> _THE DATA_

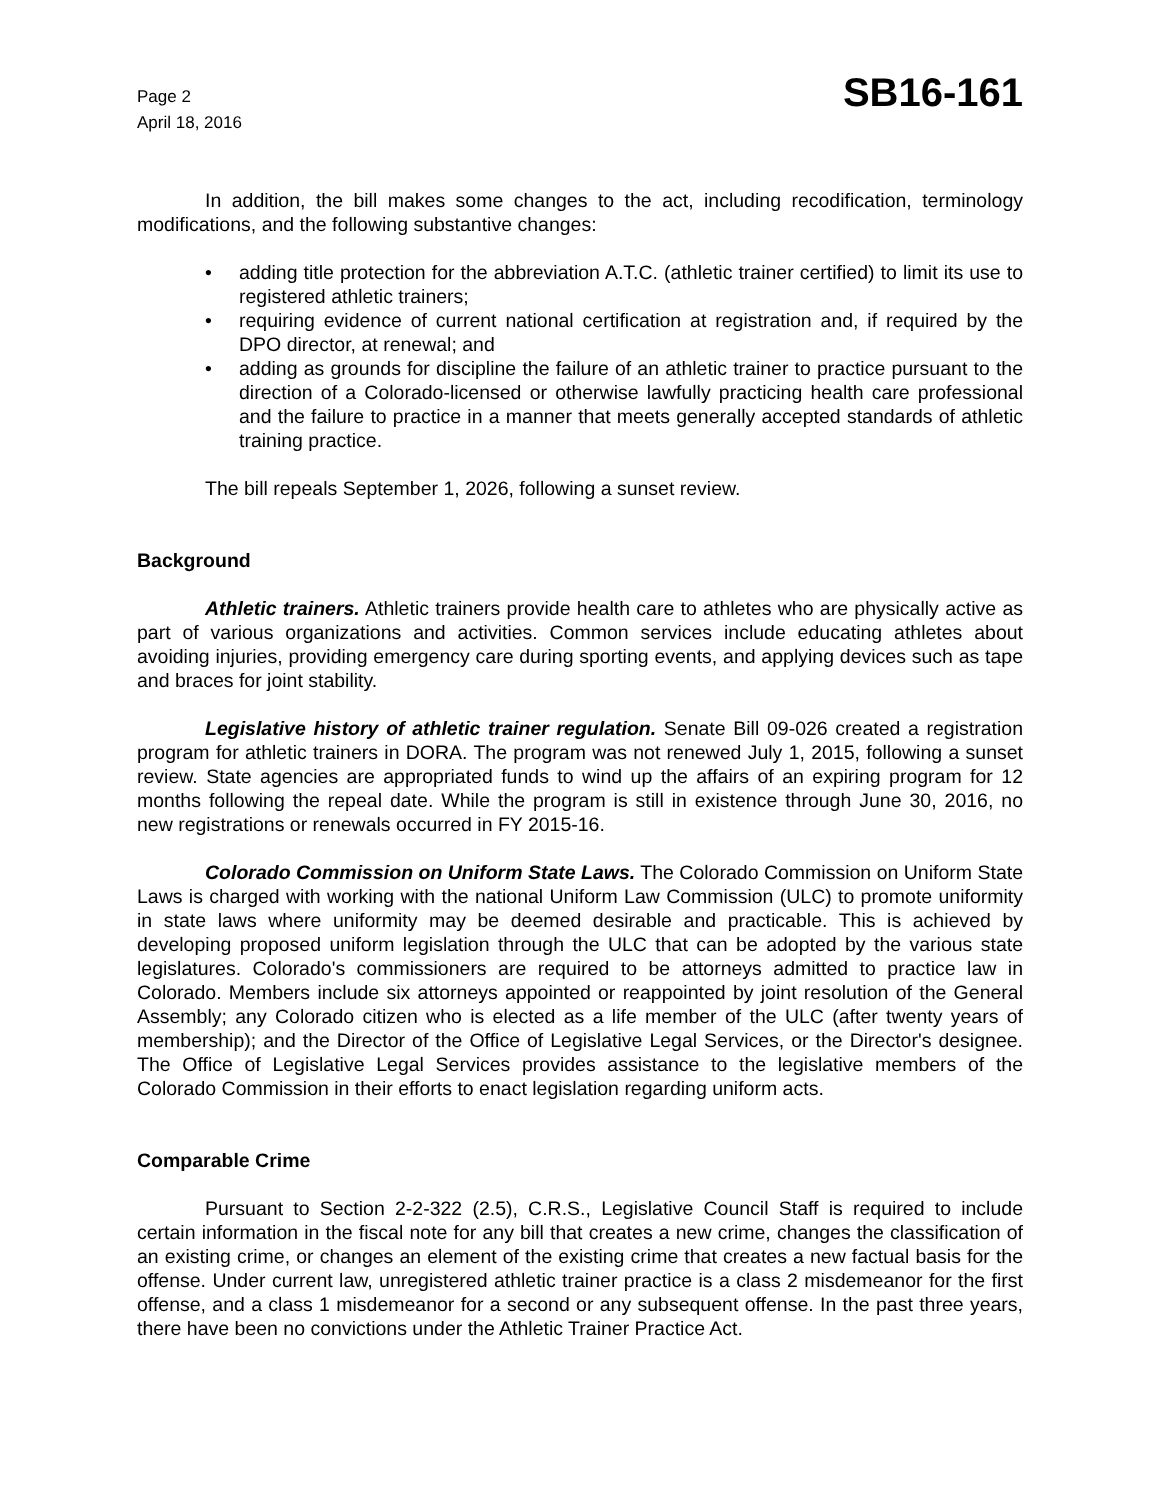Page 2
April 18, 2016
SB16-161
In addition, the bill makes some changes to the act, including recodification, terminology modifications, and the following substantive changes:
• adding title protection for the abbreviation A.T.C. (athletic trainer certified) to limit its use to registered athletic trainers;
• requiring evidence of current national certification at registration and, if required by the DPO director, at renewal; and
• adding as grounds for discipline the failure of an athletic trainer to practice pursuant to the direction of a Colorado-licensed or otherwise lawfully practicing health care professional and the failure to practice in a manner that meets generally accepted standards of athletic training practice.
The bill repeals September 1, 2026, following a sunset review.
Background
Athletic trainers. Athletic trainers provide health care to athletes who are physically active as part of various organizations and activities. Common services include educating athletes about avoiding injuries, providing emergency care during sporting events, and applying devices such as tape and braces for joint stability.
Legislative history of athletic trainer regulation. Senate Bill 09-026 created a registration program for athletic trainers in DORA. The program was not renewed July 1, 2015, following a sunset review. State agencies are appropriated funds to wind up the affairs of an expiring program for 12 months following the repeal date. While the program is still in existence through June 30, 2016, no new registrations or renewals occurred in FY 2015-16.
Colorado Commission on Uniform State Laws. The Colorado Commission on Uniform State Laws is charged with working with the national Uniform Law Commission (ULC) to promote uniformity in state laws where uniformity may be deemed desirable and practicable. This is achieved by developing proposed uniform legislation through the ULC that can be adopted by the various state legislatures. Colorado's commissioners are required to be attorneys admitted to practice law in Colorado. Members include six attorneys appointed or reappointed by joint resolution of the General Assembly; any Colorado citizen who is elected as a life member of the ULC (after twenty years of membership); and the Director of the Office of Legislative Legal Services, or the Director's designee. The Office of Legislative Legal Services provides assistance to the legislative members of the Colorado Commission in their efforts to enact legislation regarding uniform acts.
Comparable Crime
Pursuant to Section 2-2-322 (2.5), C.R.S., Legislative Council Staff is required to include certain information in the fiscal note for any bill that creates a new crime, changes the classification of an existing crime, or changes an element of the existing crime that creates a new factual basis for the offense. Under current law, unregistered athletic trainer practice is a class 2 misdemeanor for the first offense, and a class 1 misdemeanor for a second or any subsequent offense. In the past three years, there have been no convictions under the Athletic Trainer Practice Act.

* * *

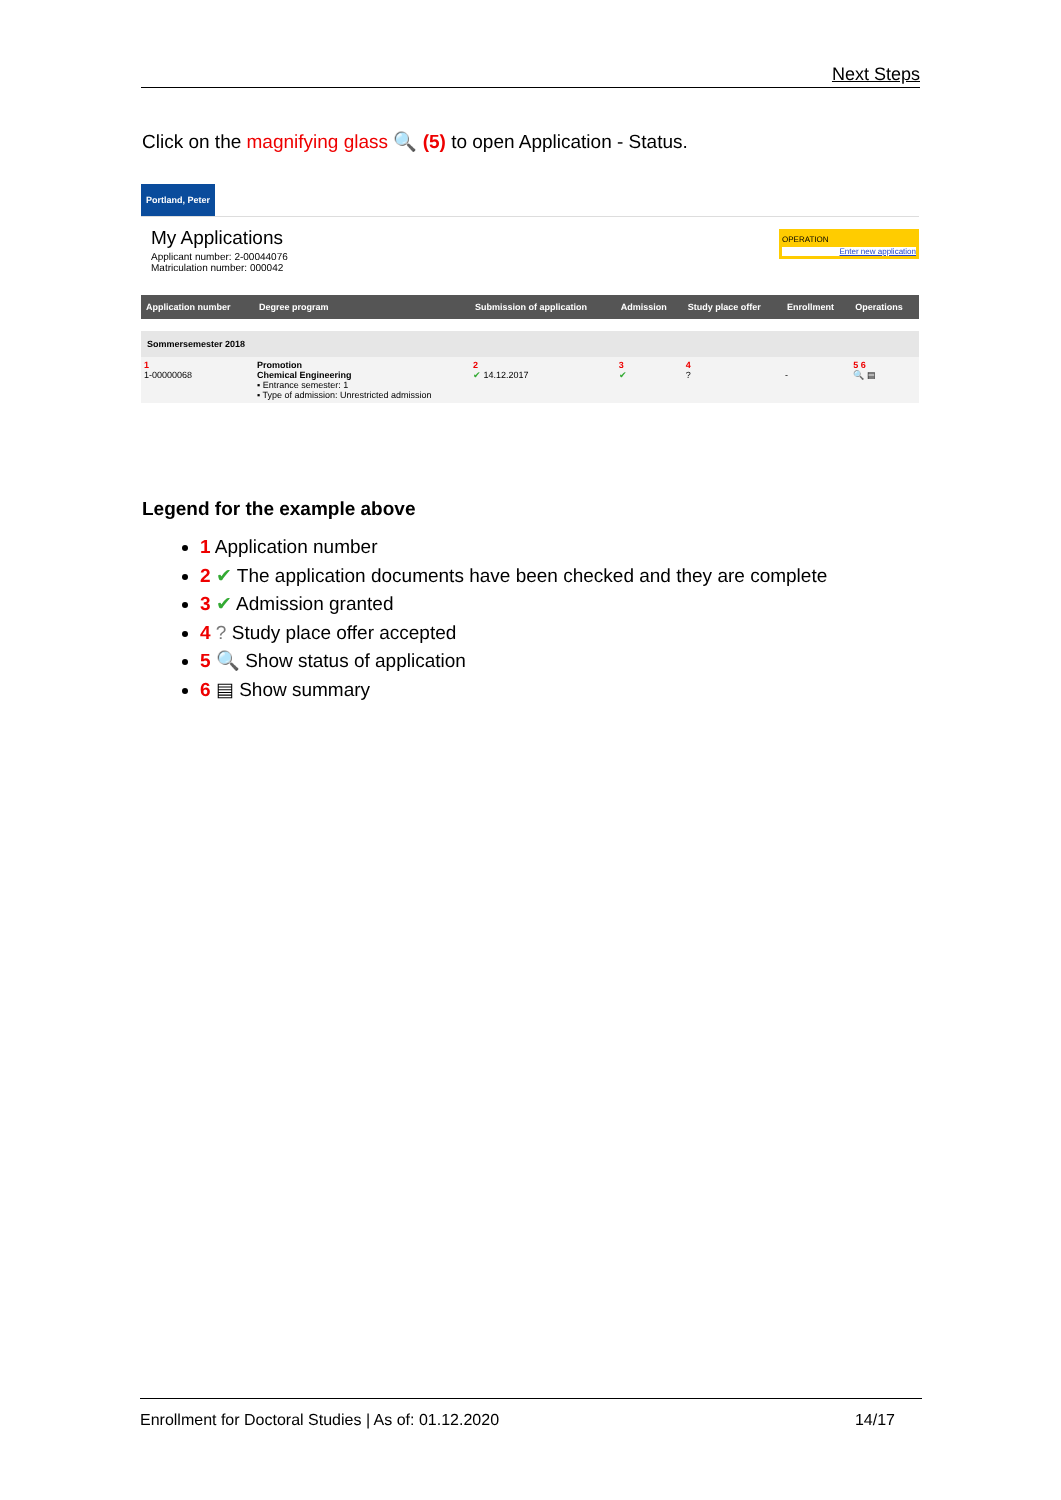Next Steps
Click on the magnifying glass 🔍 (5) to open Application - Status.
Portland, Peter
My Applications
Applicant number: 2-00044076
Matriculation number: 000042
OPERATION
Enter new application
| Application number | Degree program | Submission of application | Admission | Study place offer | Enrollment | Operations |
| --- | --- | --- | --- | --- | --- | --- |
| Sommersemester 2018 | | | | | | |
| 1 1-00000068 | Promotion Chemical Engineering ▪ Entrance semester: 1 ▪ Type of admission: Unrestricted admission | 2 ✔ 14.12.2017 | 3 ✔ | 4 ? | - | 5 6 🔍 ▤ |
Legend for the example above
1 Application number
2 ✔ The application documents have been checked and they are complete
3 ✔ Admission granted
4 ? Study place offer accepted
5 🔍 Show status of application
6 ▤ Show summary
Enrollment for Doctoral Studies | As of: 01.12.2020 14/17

> _TASK BRIEF_
Reproduce the entries above exactly, but only the lines between the line holding "Legend for the example above" and the line holding "Enrollment for Doctoral", inclusive.

> _REPLY_
Legend for the example above
1 Application number
2 ✔ The application documents have been checked and they are complete
3 ✔ Admission granted
4 ? Study place offer accepted
5 🔍 Show status of application
6 ▤ Show summary
Enrollment for Doctoral Studies | As of: 01.12.2020 14/17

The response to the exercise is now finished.